Fire is primarily designed as a media consumption device that runs on a modified version of the Android operating system. Does the Kindle Fire have what it takes to burn up the competition in the tablet world and have the tablet to beat it or not? Read on to find out.
Kindle Fire Features
- 7-inch color touch screen (IPS) (1024 x 6000 display resolution)
- 8 GB internal storage
- Wi-Fi 802.11b / g / n
- Amazon Cloud for unlimited content storage
- Lightweight, weighing only 413 grams
- A single charge provides up to 8 hours of use
- Headphone jack, built-in stereo speakers
- One month free trial of Amazon Prime
The Kindle Fire bears a strong similarity to the BlackBerry Playbook in terms of the weight and feel of the device. The design itself is very streamlined, including just a power button on the unit. With its relatively small dimensions of 7.5 x 4.7 x 0.45 inches, the fire is small enough to fit in a reasonably sized pocket or be carried with one hand.
The 7-inch IPS (In-Plane Switching) multi-touch screen offers a maximum resolution of 1024 x 600 at 16 million colors. The ISP technology used provides an excellent range of viewing angles, allowing the screen to be viewed at 178 degrees or greater.
Despite having a lower resolution than the iPad, the text on the Fire screen looks clear and sharp.
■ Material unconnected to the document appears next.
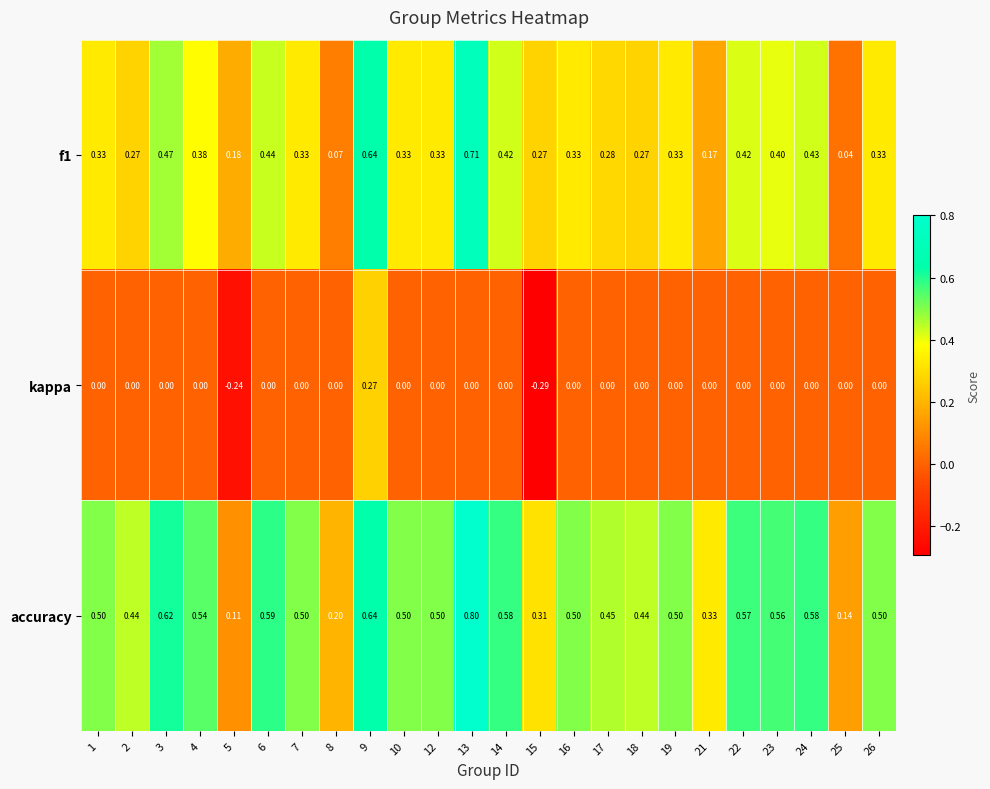

How many series are shown in this chart?

3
However, the screen doesn’t use e-Ink technology, so if you want your Kindle primarily for reading, I’d recommend one of the earlier models that featured an e-Ink screen to reduce eye strain over extended periods.
The flames are not very strong on the contact front. There is Wi-Fi support, but no Bluetooth, 3G or GPS support. The headphone jack is very useful when you want to watch movies or listen to music in private.
Amazon took a leaf from Apple’s book and opted for simplicity when designing Fire. The user interface is very simple and provides easy navigation via the touch screen. There’s a screen to flip all your digital content as well as an icon tray to store your favorite items.
When all is said and done, the Kindle Fire isn’t an iPad killer, but it certainly packs a punch with its specs and is a great entry for Amazon in the tablet market. The lack of cameras, additional internal storage options, and 3G connectivity will be the odds for some people looking for a complete tablet experience, but for many looking for a pure media consumption device, what the Fire has to offer will suffice.
The Fire’s low price point and media capabilities are very attractive, making it worth serious consideration for anyone interested in enjoying media on the go.